* **Dataset items**:
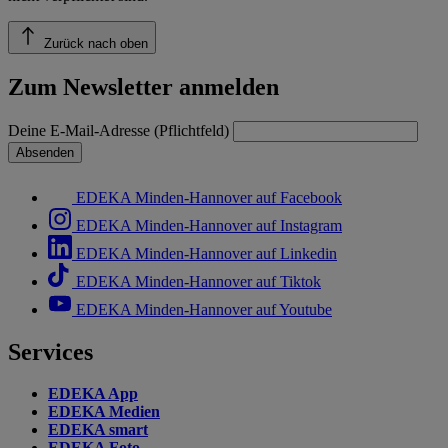
Zurück nach oben
Zum Newsletter anmelden
Deine E-Mail-Adresse (Pflichtfeld)
Absenden
EDEKA Minden-Hannover auf Facebook
EDEKA Minden-Hannover auf Instagram
EDEKA Minden-Hannover auf Linkedin
EDEKA Minden-Hannover auf Tiktok
EDEKA Minden-Hannover auf Youtube
Services
EDEKA App
EDEKA Medien
EDEKA smart
EDEKA Foto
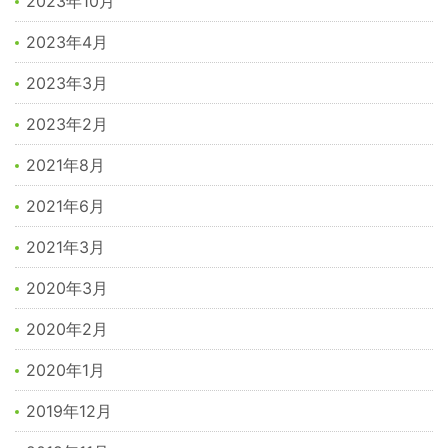
2023年10月
2023年4月
2023年3月
2023年2月
2021年8月
2021年6月
2021年3月
2020年3月
2020年2月
2020年1月
2019年12月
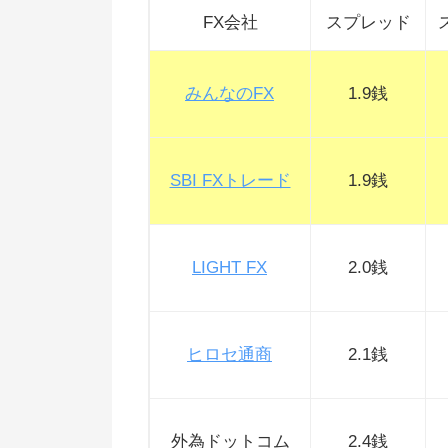
FX会社
スプレッド
みんなのFX
1.9銭
SBI FXトレード
1.9銭
LIGHT FX
2.0銭
ヒロセ通商
2.1銭
外為ドットコム
2.4銭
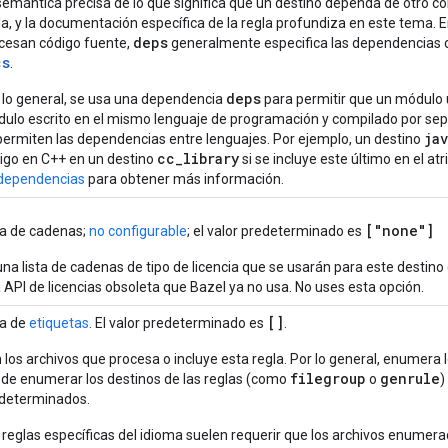
semántica precisa de lo que significa que un destino dependa de otro c
la, y la documentación específica de la regla profundiza en este tema. E
deps
cesan código fuente,
generalmente especifica las dependencias d
cs
.
deps
 lo general, se usa una dependencia
para permitir que un módulo 
ulo escrito en el mismo lenguaje de programación y compilado por se
jav
permiten las dependencias entre lenguajes. Por ejemplo, un destino
cc_library
igo en C++ en un destino
si se incluye este último en el at
dependencias
para obtener más información.
["none"]
ta de cadenas;
no configurable
; el valor predeterminado es
una lista de cadenas de tipo de licencia que se usarán para este destino 
 API de licencias obsoleta que Bazel ya no usa. No uses esta opción.
[]
ta de
etiquetas
. El valor predeterminado es
.
 los archivos que procesa o incluye esta regla. Por lo general, enumera 
filegroup
genrule
de enumerar los destinos de las reglas (como
o
)
determinados.
 reglas específicas del idioma suelen requerir que los archivos enume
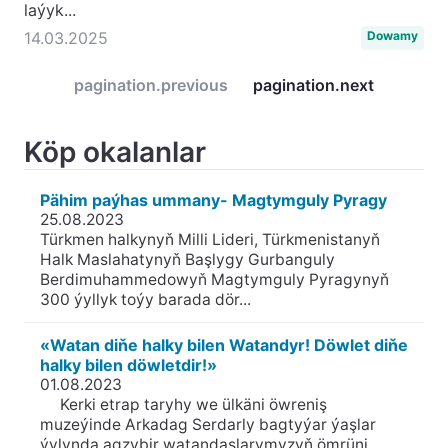
laýyk...
14.03.2025
Dowamy
pagination.previous
pagination.next
Köp okalanlar
Pähim paýhas ummany- Magtymguly Pyragy
25.08.2023
Türkmen halkynyň Milli Lideri, Türkmenistanyň
Halk Maslahatynyň Başlygy Gurbanguly
Berdimuhammedowyň Magtymguly Pyragynyň
300 ýyllyk toýy barada dör...
«Watan diňe halky bilen Watandyr! Döwlet diňe
halky bilen döwletdir!»
01.08.2023
Kerki etrap taryhy we ülkäni öwreniş
muzeýinde Arkadag Serdarly bagtyýar ýaşlar
ýylynda agzybir watandaşlarymyzyň ömrüni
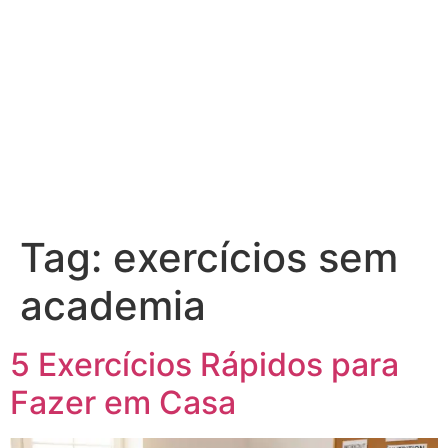
Tag:
exercícios sem
academia
5 Exercícios Rápidos para
Fazer em Casa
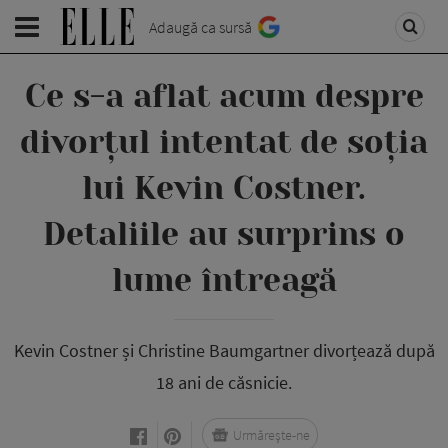
Adaugă ca sursă
Ce s-a aflat acum despre
divorțul intentat de soția
lui Kevin Costner.
Detaliile au surprins o
lume întreagă
Kevin Costner și Christine Baumgartner divorțează după
18 ani de căsnicie.
Urmărește-ne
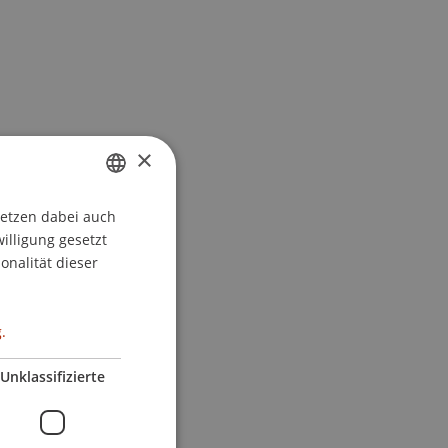
×
setzen dabei auch
GERMAN
willigung gesetzt
ENGLISH
onalität dieser
.
Unklassifizierte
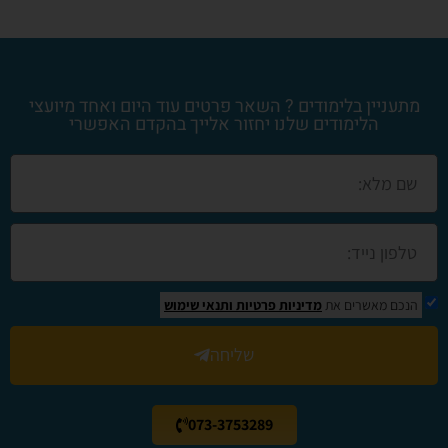
מתעניין בלימודים ? השאר פרטים עוד היום ואחד מיועצי
הלימודים שלנו יחזור אלייך בהקדם האפשרי
הנכם מאשרים את
מדיניות פרטיות
ותנאי שימוש
שליחה
073-3753289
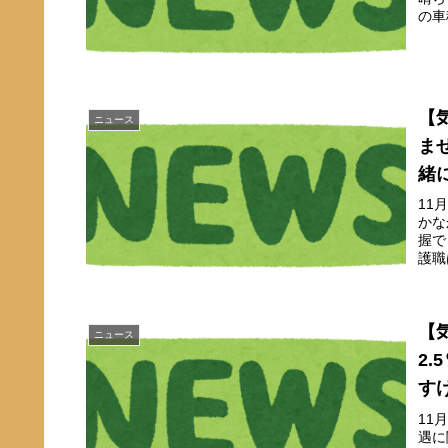
の車
【
ニュース
ま
緒
11
かな
握で
護職
【
ニュース
2
す
11
遇に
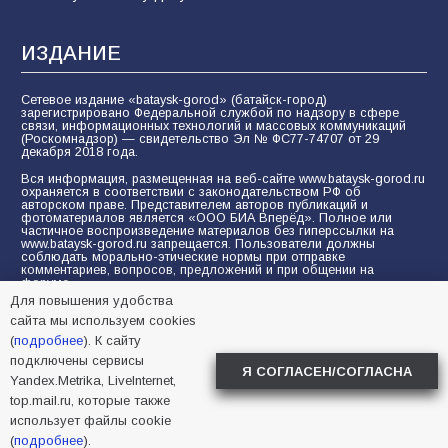
ИЗДАНИЕ
Сетевое издание «bataysk-gorod» (батайск-город)
зарегистрировано Федеральной службой по надзору в сфере
связи, информационных технологий и массовых коммуникаций
(Роскомнадзор) — свидетельство Эл № ФС77-74707 от 29
декабря 2018 года.
Вся информация, размещенная на веб-сайте www.bataysk-gorod.ru
охраняется в соответствии с законодательством РФ об
авторском праве. Представителем авторов публикаций и
фотоматериалов является «ООО БИА Вперёд». Полное или
частичное воспроизведение материалов без гиперссылки на
www.bataysk-gorod.ru запрещается. Пользователи должны
соблюдать морально-этические нормы при отправке
комментариев, вопросов, предложений и при общении на
форуме.
Для повышения удобства
Политика конфиденциальности и защиты информации
сайта мы используем cookies
Согласие на обработку персональных данных с помощью
(
подробнее
). К сайту
сервисов Yandex.Metrika, LiveInternet, top.mail.ru
подключены сервисы
Я СОГЛАСЕН/СОГЛАСНА
Yandex.Metrika, LiveInternet,
© 2005-2026 БИА «ВПЕРЕД»
16+
top.mail.ru, которые также
использует файлы cookie
(
подробнее
).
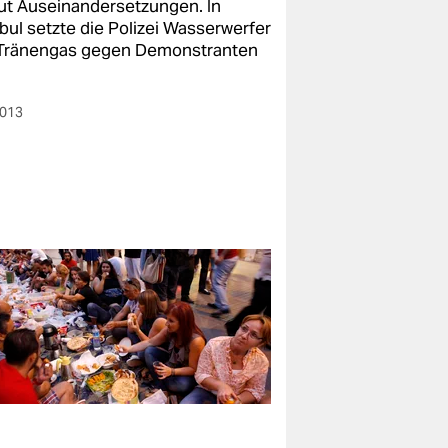
ut Auseinandersetzungen. In
bul setzte die Polizei Wasserwerfer
Tränengas gegen Demonstranten
2013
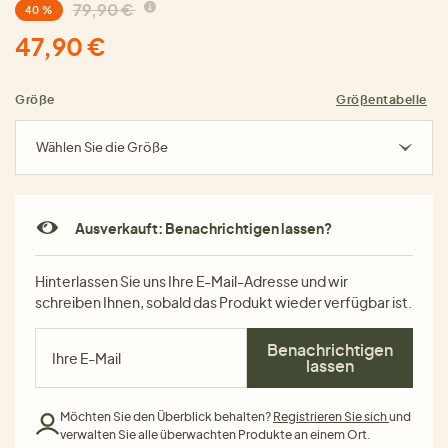
79,90 €
40 %
47,90 €
Größe
Größentabelle
Wählen Sie die Größe
Ausverkauft: Benachrichtigen lassen?
Hinterlassen Sie uns Ihre E-Mail-Adresse und wir
schreiben Ihnen, sobald das Produkt wieder verfügbar ist.
Benachrichtigen
lassen
Möchten Sie den Überblick behalten?
Registrieren Sie sich
und
verwalten Sie alle überwachten Produkte an einem Ort.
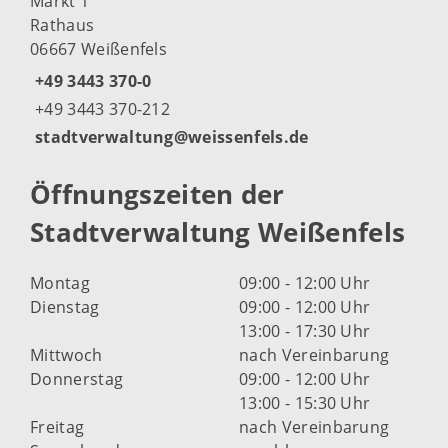
Markt 1
Rathaus
06667 Weißenfels
+49 3443 370-0
+49 3443 370-212
stadtverwaltung@weissenfels.de
Öffnungszeiten der
Stadtverwaltung Weißenfels
Montag
09:00 - 12:00 Uhr
Dienstag
09:00 - 12:00 Uhr
13:00 - 17:30 Uhr
Mittwoch
nach Vereinbarung
Donnerstag
09:00 - 12:00 Uhr
13:00 - 15:30 Uhr
Freitag
nach Vereinbarung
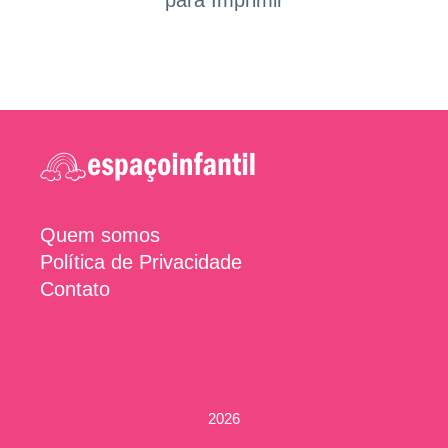
para Imprimir
Quem somos
Política de Privacidade
Contato
2026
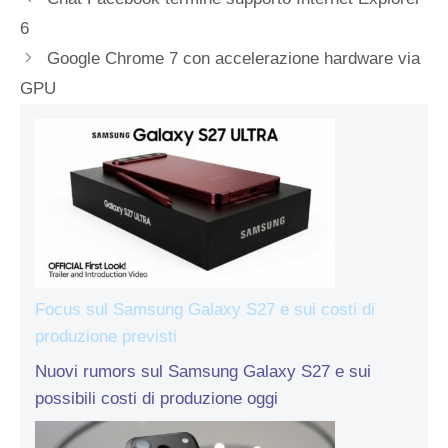
6
Google Chrome 7 con accelerazione hardware via
GPU
Focus sul Samsung Galaxy S27 e sui costi di
produzione previsti
Nuovi rumors sul Samsung Galaxy S27 e sui
possibili costi di produzione oggi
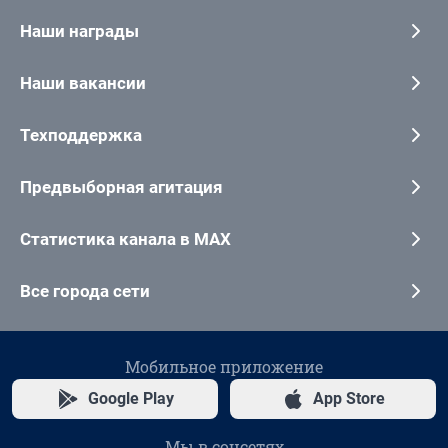
Наши награды
Наши вакансии
Техподдержка
Предвыборная агитация
Статистика канала в MAX
Все города сети
Мобильное приложение
Google Play
App Store
Мы в соцсетях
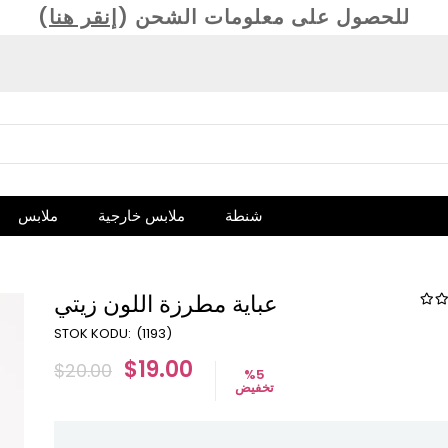
(للحصول على معلومات الشحن (
إنقر هنا
شنطة
ملابس خارجية
ملابس
عباية مطرزة اللون زيتي
(1193)
$19.00
$20.00
%
5
تخفيض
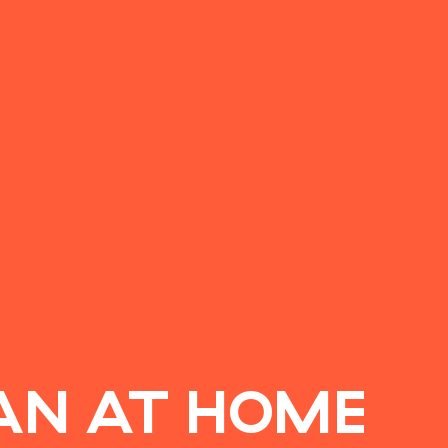
AN AT HOME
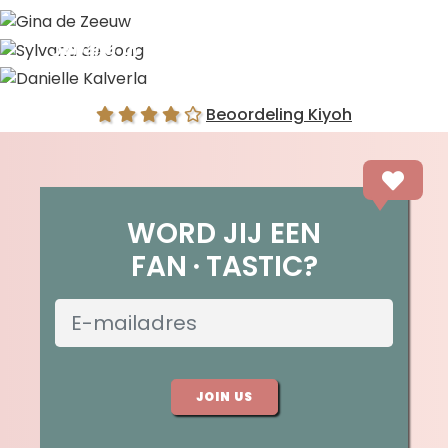
Gina de Zeeuw
Sylvana de Jong
Danielle Kalverla
Beoordeling Kiyoh
WORD JIJ EEN
FAN
TASTIC?
JOIN US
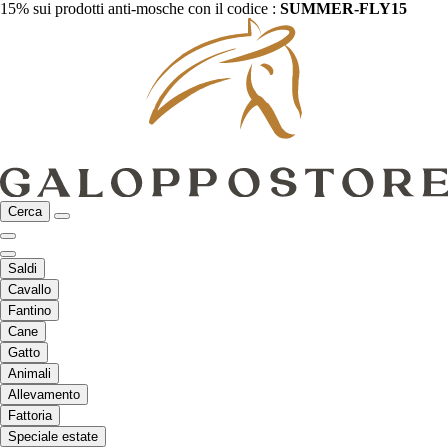
15% sui prodotti anti-mosche con il codice :
SUMMER-FLY15
Cerca
Saldi
Cavallo
Fantino
Cane
Gatto
Animali
Allevamento
Fattoria
Speciale estate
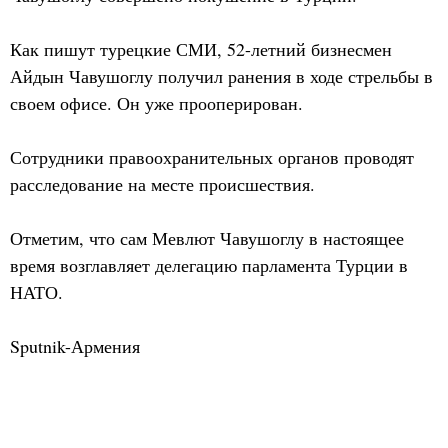
Как пишут турецкие СМИ, 52-летний бизнесмен
Айдын Чавушоглу получил ранения в ходе стрельбы в
своем офисе. Он уже прооперирован.
Сотрудники правоохранительных органов проводят
расследование на месте происшествия.
Отметим, что сам Мевлют Чавушоглу в настоящее
время возглавляет делегацию парламента Турции в
НАТО.
Sputnik-Армения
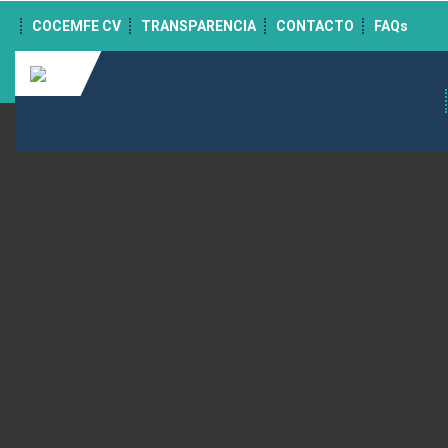
">
COCEMFE CV
TRANSPARENCIA
CONTACTO
FAQs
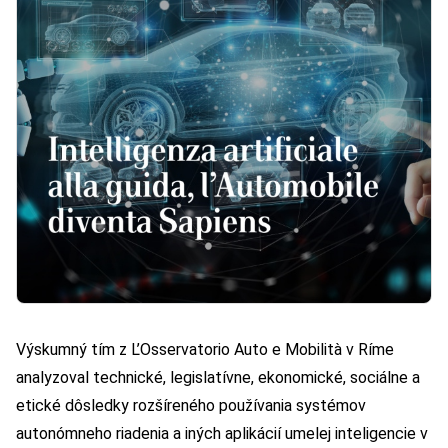
Výskumný tím z L’Osservatorio Auto e Mobilità v Ríme
analyzoval technické, legislatívne, ekonomické, sociálne a
etické dôsledky rozšíreného používania systémov
autonómneho riadenia a iných aplikácií umelej inteligencie v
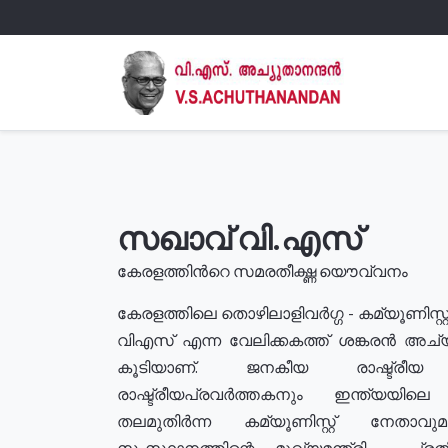
സഖാവ് വി.എസ്
കേരളത്തിൻറെ സമരതീക്ഷ്ണ യൌവ്വനം
കേരളത്തിലെ തൊഴിലാളിവർഗ്ഗ - കമ്യൂണിസ്റ്റ
വിഎസ് എന്ന വേലിക്കകത്ത് ശങ്കരൻ അച്
കൂടിയാണ്. ജനകീയ രാഷ്ട്രീ
രാഷ്ട്രീയപ്രവർത്തകനും ഇന്ത്യയിലെ ജീ
തലമുതിർന്ന കമ്യൂണിസ്റ്റ് നേതാവ
സംസ്ഥാനത്തിന്റെ മുഖ്യമന്ത്രി , പ്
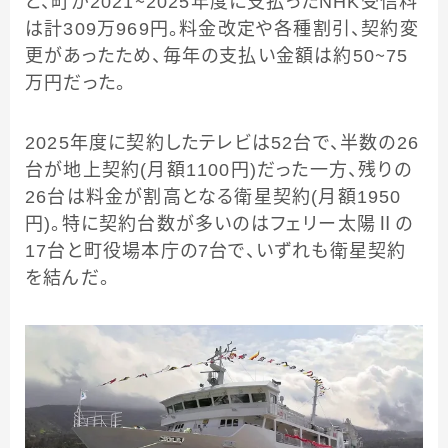
と、町が2021～2025年度に支払ったNHK受信料
は計309万969円。料金改定や各種割引、契約変
更があったため、毎年の支払い金額は約50～75
万円だった。
2025年度に契約したテレビは52台で、半数の26
台が地上契約(月額1100円)だった一方、残りの
26台は料金が割高となる衛星契約(月額1950
円)。特に契約台数が多いのはフェリー太陽Ⅱの
17台と町役場本庁の7台で、いずれも衛星契約
を結んだ。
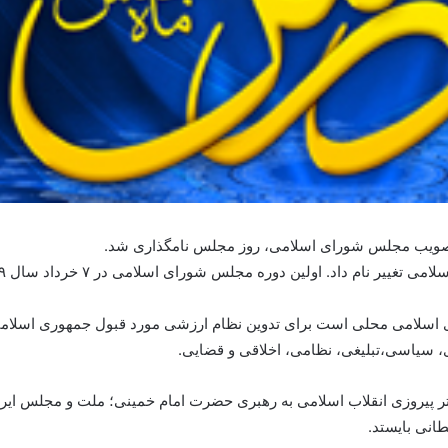
سلامی محلی است برای تدوین نظام ارزشی مورد قبول جمهوری اسلامی ای
ی، سیاسی،تبلیغی، نظامی، اخلاقی و قضایی.
ر پیروزی انقلاب اسلامی به رهبری حضرت امام خمینی؛ ملت و مجلس ایران ر
انی بایستد.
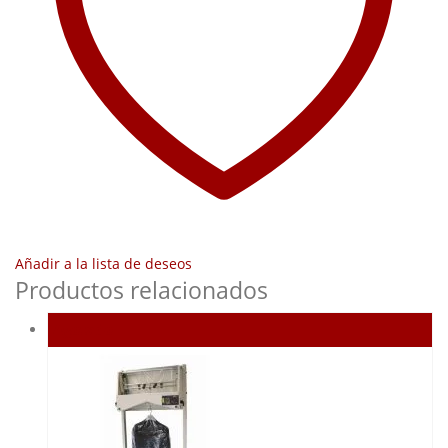
Añadir a la lista de deseos
Productos relacionados
Agotado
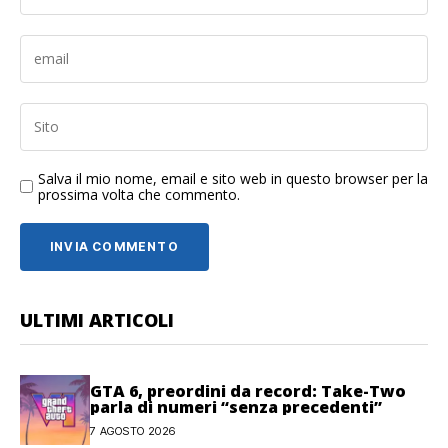
Salva il mio nome, email e sito web in questo browser per la
prossima volta che commento.
ULTIMI ARTICOLI
GTA 6, preordini da record: Take-Two
parla di numeri “senza precedenti”
7 AGOSTO 2026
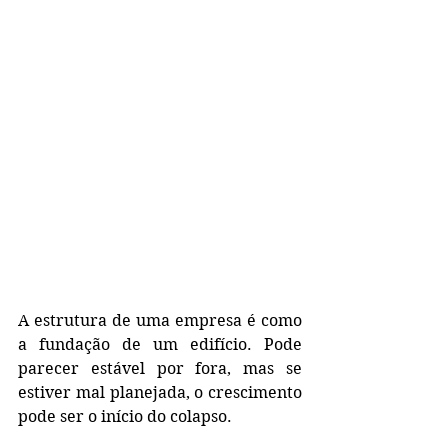
A estrutura de uma empresa é como 
a fundação de um edifício. Pode 
parecer estável por fora, mas se 
estiver mal planejada, o crescimento 
pode ser o início do colapso.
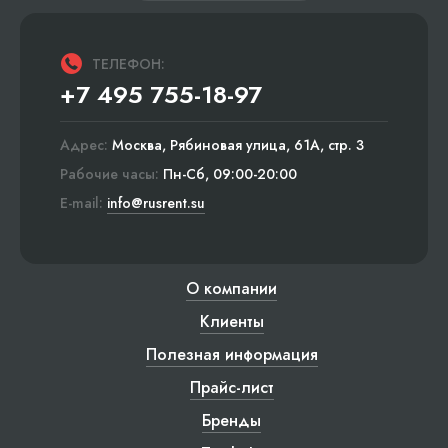
ТЕЛЕФОН:
+7 495 755-18-97
Адрес:
Москва, Рябиновая улица, 61А, стр. 3
Рабочие часы:
Пн-Сб, 09:00-20:00
E-mail:
info@rusrent.su
О компании
Клиенты
Полезная информация
Прайс-лист
Бренды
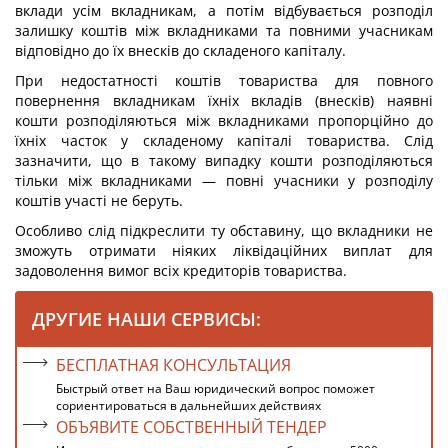
вклади усім вкладникам, а потім відбувається розподіл
залишку коштів між вкладниками та повними учасникам
відповідно до їх внесків до складеного капіталу.
При недостатності коштів товариства для повного
повернення вкладникам їхніх вкладів (внесків) наявні
кошти розподіляються між вкладниками пропорційно до
їхніх часток у складеному капіталі товариства. Слід
зазначити, що в такому випадку кошти розподіляються
тільки між вкладниками — повні учасники у розподілу
коштів участі не беруть.
Особливо слід підкреслити ту обставину, що вкладники не
зможуть отримати ніяких ліквідаційних виплат для
задоволення вимог всіх кредиторів товариства.
ДРУГИЕ НАШИ СЕРВИСЫ:
БЕСПЛАТНАЯ КОНСУЛЬТАЦИЯ
Быстрый ответ на Ваш юридический вопрос поможет
сориентироваться в дальнейших действиях
ОБЪЯВИТЕ СОБСТВЕННЫЙ ТЕНДЕР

* **What to work on**: Within the entries above, report how many lines contain the word "Kevin"; the figure is all that is wanted.

* **Response**: 2